Speaker: James Raymo, Professor, Department of Sociology, Princeton University
Time: 9:30am-11:00am HK Time, 17 Feb 2023 (Friday)
Venue: Zoom (ZOOM Link will be sent to registered audience after finished the e-registration.)
Registration: https://cloud.itsc.cuhk.edu.hk/mycuform/view.php?id=1858194Details:
Abstract: Many studies have demonstrated that later and less marriage, in combination with negligibly low levels of non-marital childbearing, is the primary reason for Japan’s very low total fertility rate. One surprising omission from the large body of research on the relationship between marriage and fertility is explicit attention to the role of marital dissolution and remarriage. This is a critical limitation in light of the relatively high prevalence of both divorce and remarriage. In Japan, one-fourth to one-third of marriages end in divorce and one-fifth of all marriages involve at least one spouse who was formerly married. In this paper, we use data from the 2010 and 2015 rounds of the National Fertility Survey to quantify the contributions of marital dissolution and remarriage to period fertility rates. In the absence of non-marital fertility, we expect marital dissolution to contribute to lower fertility and remarriage to contribute to higher fertility. The relationship between remarriage and childbearing is a major research focus in Europe and the U.S., but to our knowledge, we are the first to examine this question with large nationally representative data in Japan. Preliminary analyses show that the total fertility rate in 2010-15 would have been roughly 5% higher than observed if first-married couples experienced no divorce and 5% lower if women who did exit first marriages via divorce were not exposed to the risk of fertility in the context of remarriage. In subsequent revisions, we will extend analyses to examine the contributions of divorce and remarriage to change over time in the total fertility rate. We will also supplement our simple synthetic cohort analyses with simulations of individual behavior under alternative assumptions about divorce rates, remarriage rates, and stepfamily fertility rates.
About the Speaker:Jim Raymo is Professor of Sociology and the Henry Wendt III Professor of East Asian Studies at Princeton University. Raymo is a social demographer whose research focuses on documenting and understanding the causes and potential consequences of demographic changes associated with population aging in Japan. His published research includes analyses of marriage timing, divorce, recession and fertility, marriage and women’s health, single mothers’ well-being, living alone, family change and social inequality, employment and health at older ages, and regional differences in health at older ages. He is currently engaged in three projects: In the first, he uses newly-available survey data to examine the socioeconomic and family correlates of children’s academic performance, personal relationships, and emotional health. This is a collaborative project involving scholars addressing similar questions in China and Korea. In the second project, he is examining the social, cultural, economic, and policy factors underlying striking demographic similarities among countries in East Asia and Southern Europe, with a particular focus on the roles of gender inequality, family ties, and growing unpredictability of the life course. He is chairing a scientific panel on this subject sponsored by the International Union for the Scientific Study of Population. In the third project, he is working with colleagues in Japan to document the well-being of single mothers and their children and to understand the ways in which intergenerational coresidence and intrafamilial exchanges of support may (or may not) offset some of the disadvantages faced by unmarried mothers.

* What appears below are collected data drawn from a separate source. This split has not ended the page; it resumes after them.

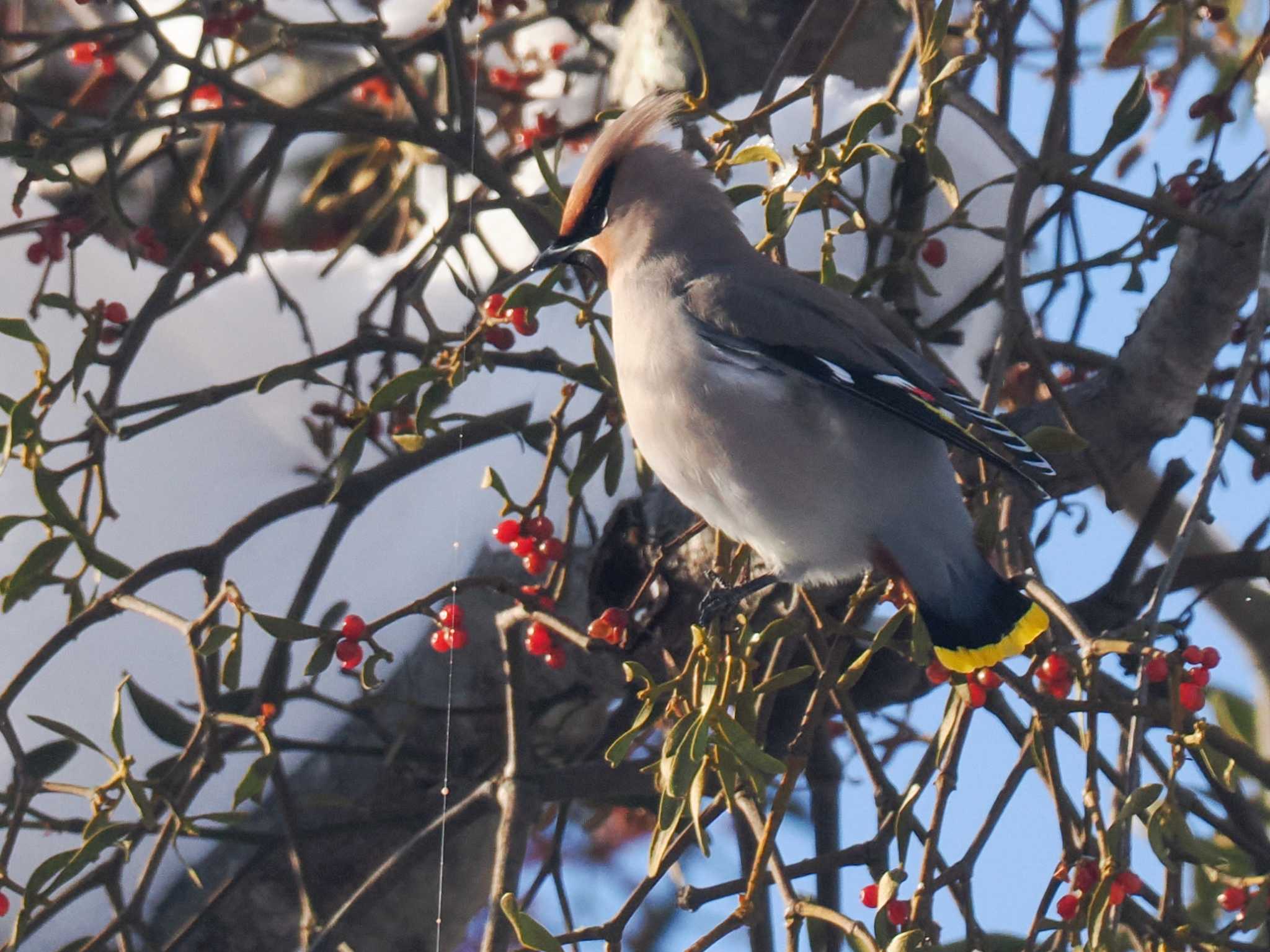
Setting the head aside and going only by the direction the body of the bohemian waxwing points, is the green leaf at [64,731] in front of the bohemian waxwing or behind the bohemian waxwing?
in front

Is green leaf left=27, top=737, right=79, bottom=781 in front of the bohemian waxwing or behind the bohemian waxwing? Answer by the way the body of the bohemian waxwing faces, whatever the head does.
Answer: in front

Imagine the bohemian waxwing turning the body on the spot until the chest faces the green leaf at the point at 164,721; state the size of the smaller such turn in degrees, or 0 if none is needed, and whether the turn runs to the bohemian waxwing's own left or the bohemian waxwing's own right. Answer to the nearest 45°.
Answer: approximately 45° to the bohemian waxwing's own right

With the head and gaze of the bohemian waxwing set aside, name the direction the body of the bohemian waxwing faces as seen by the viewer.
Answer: to the viewer's left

His research has been published in leading U.S. journals such as American Sociological Review, American Journal of Sociology, Demography, Journal of Gerontology: Social Sciences, and Journal of Marriage and Family as well as in Japanese journals. Raymo serves on the board of directors of the Population Association of America and is an associate editor of Journals of Gerontology: Social Sciences and Demography. He earned his Ph.D. in Sociology from the University of Michigan in 2000.